Wednesday, January 18, 2006

In the Beginning...

In the beginning, God created a world, and saw that it was good.

Here I begin a journey that I feel led to take: a journey into a large and difficult but profoundly important text that almost everyone knows about but few have read completely.

While I have long had "read the whole Bible" on my list of "things I'd like to do someday," it wasn't until earlier this month that I suddenly wanted to get started now. I am not even sure what exactly prompted this decision. While it is true that I am a little embarrassed to confess that I have never read through the whole Bible, it wasn't embarrassment that prompted me. It was something else. An awareness crystallized before me that the Bible shapes a lot more of everyone's thinking than people realize. I had the strong sense that if I read the entire Bible through, my understanding of history, literature, and current events would deepen.

Other times when I've tried to start reading the Bible, I did so because it was supposed to be spiritually illuminating. But I'd come across a passage like Genesis 19:6-8 and would slam the book shut in shocked disbelief and wonder how anyone could take such a book seriously! What is this supposed to mean? Why and how is this supposed to be spiritually illuminating? Well-intentioned friends and teachers would try to point me to interpretive materials that would help me to understand how the Bible as a whole was constructed.

So I took courses and studied interpretations and learned so much that I ended up mostly bypassing the actual reading of the text itself, except for recommended passages and the passages that get quoted and read aloud over and over again. I began almost to think that sticking with this "broken Bible" -- the Bible one can re-construct in one's own mind from the Bible stories one has heard and from the quotations that others do find spiritually illuminating -- was enough.

And maybe that "broken Bible" is enough for most people's spiritual journeys.

▶ _Problem to solve_
Rewrite the blog post on reading the whole Bible from "So I took courses" to "people's spiritual journeys.", changing every "broken Bible" to "fragmented Bible".

▶ _Supplied data_
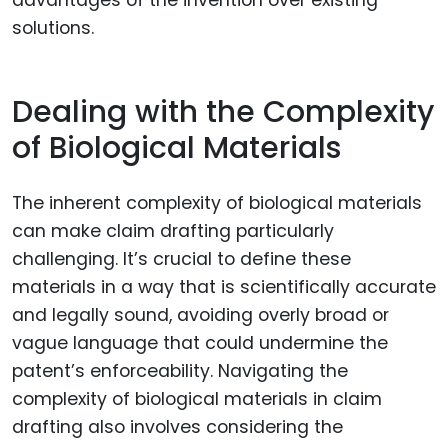
solutions.
Dealing with the Complexity
of Biological Materials
The inherent complexity of biological materials
can make claim drafting particularly
challenging. It’s crucial to define these
materials in a way that is scientifically accurate
and legally sound, avoiding overly broad or
vague language that could undermine the
patent’s enforceability. Navigating the
complexity of biological materials in claim
drafting also involves considering the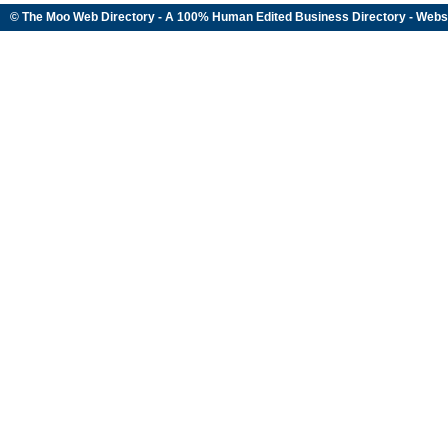
© The Moo Web Directory - A 100% Human Edited
Business Directory
- Webs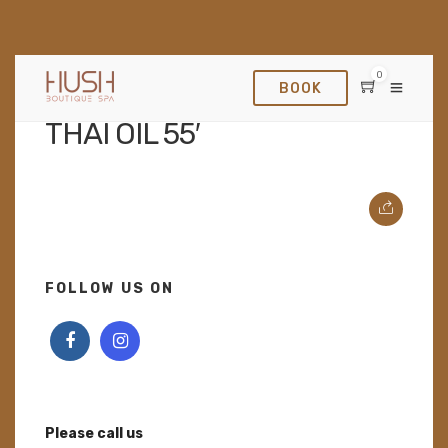
0
BOOK
APRIL 12, 2022
THAI OIL 55′
FOLLOW US ON
Please call us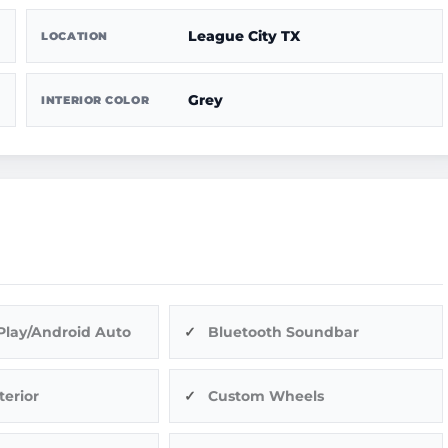
League City TX
LOCATION
Grey
INTERIOR COLOR
Play/Android Auto
Bluetooth Soundbar
terior
Custom Wheels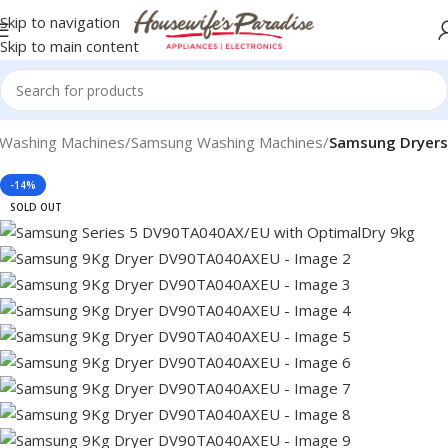
Skip to navigation
Skip to main content
Washing Machines
Samsung Washing Machines
Samsung Dryers
-14%
SOLD OUT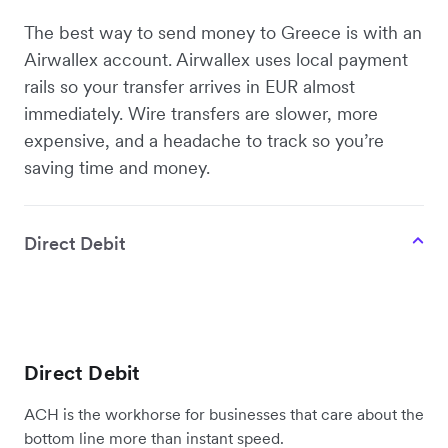
The best way to send money to Greece is with an
Airwallex account. Airwallex uses local payment
rails so your transfer arrives in EUR almost
immediately. Wire transfers are slower, more
expensive, and a headache to track so you’re
saving time and money.
Direct Debit
Direct Debit
ACH is the workhorse for businesses that care about the
bottom line more than instant speed.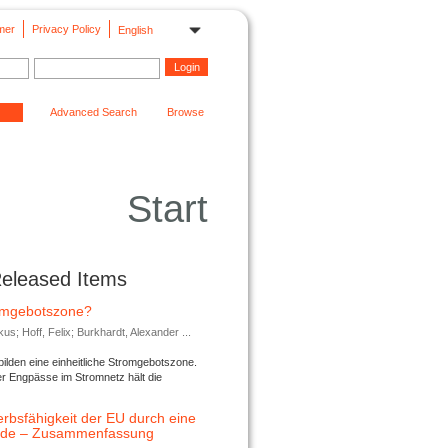
mer
Privacy Policy
English
Advanced Search
Browse
Start
Released Items
romgebotszone?
; Hoff, Felix; Burkhardt, Alexander ...
lden eine einheitliche Stromgebotszone.
er Engpässe im Stromnetz hält die
rbsfähigkeit der EU durch eine
ende – Zusammenfassung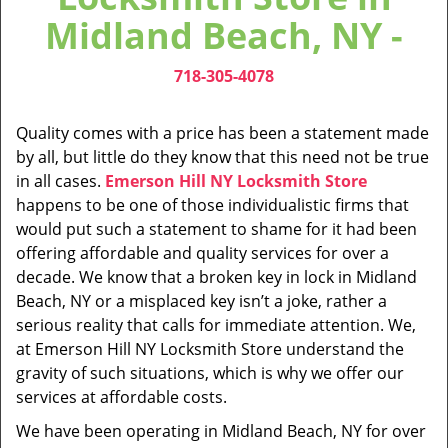
v
Midland Beach, NY -
i
g
718-305-4078
a
t
i
Quality comes with a price has been a statement made
o
by all, but little do they know that this need not be true
n
in all cases.
Emerson Hill NY Locksmith Store
happens to be one of those individualistic firms that
would put such a statement to shame for it had been
offering affordable and quality services for over a
decade. We know that a broken key in lock in Midland
Beach, NY or a misplaced key isn’t a joke, rather a
serious reality that calls for immediate attention. We,
at Emerson Hill NY Locksmith Store understand the
gravity of such situations, which is why we offer our
services at affordable costs.
We have been operating in Midland Beach, NY for over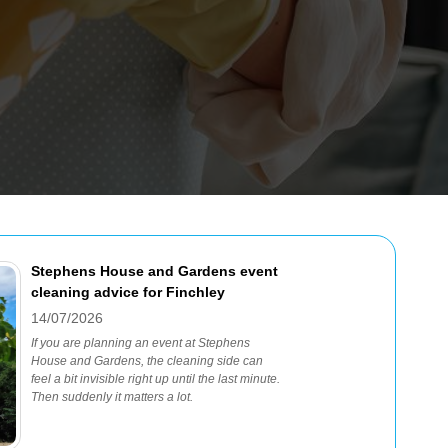
Stephens House and Gardens event
cleaning advice for Finchley
14/07/2026
If you are planning an event at Stephens
House and Gardens, the cleaning side can
feel a bit invisible right up until the last minute.
Then suddenly it matters a lot.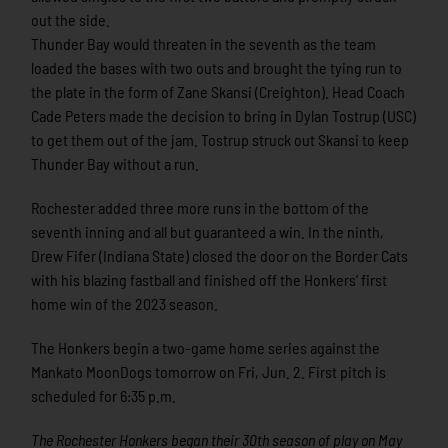
out the side.
Thunder Bay would threaten in the seventh as the team
loaded the bases with two outs and brought the tying run to
the plate in the form of Zane Skansi (Creighton). Head Coach
Cade Peters made the decision to bring in Dylan Tostrup (USC)
to get them out of the jam. Tostrup struck out Skansi to keep
Thunder Bay without a run.
Rochester added three more runs in the bottom of the
seventh inning and all but guaranteed a win. In the ninth,
Drew Fifer (Indiana State) closed the door on the Border Cats
with his blazing fastball and finished off the Honkers’ first
home win of the 2023 season.
The Honkers begin a two-game home series against the
Mankato MoonDogs tomorrow on Fri, Jun. 2. First pitch is
scheduled for 6:35 p.m.
The Rochester Honkers began their 30th season of play on May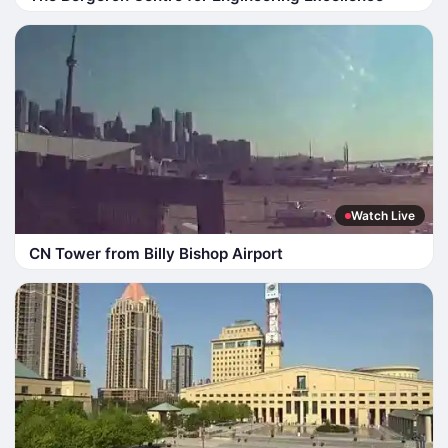
Watch Live
CN Tower from Billy Bishop Airport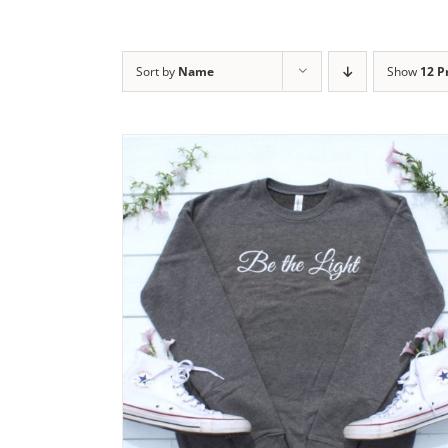
Sort by
Name
Show
12 P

▶ _Result of the exercise_
So I took courses and studied interpretations and learned so much that I ended up mostly bypassing the actual reading of the text itself, except for recommended passages and the passages that get quoted and read aloud over and over again. I began almost to think that sticking with this "fragmented Bible" -- the Bible one can re-construct in one's own mind from the Bible stories one has heard and from the quotations that others do find spiritually illuminating -- was enough.

And maybe that "fragmented Bible" is enough for most people's spiritual journeys.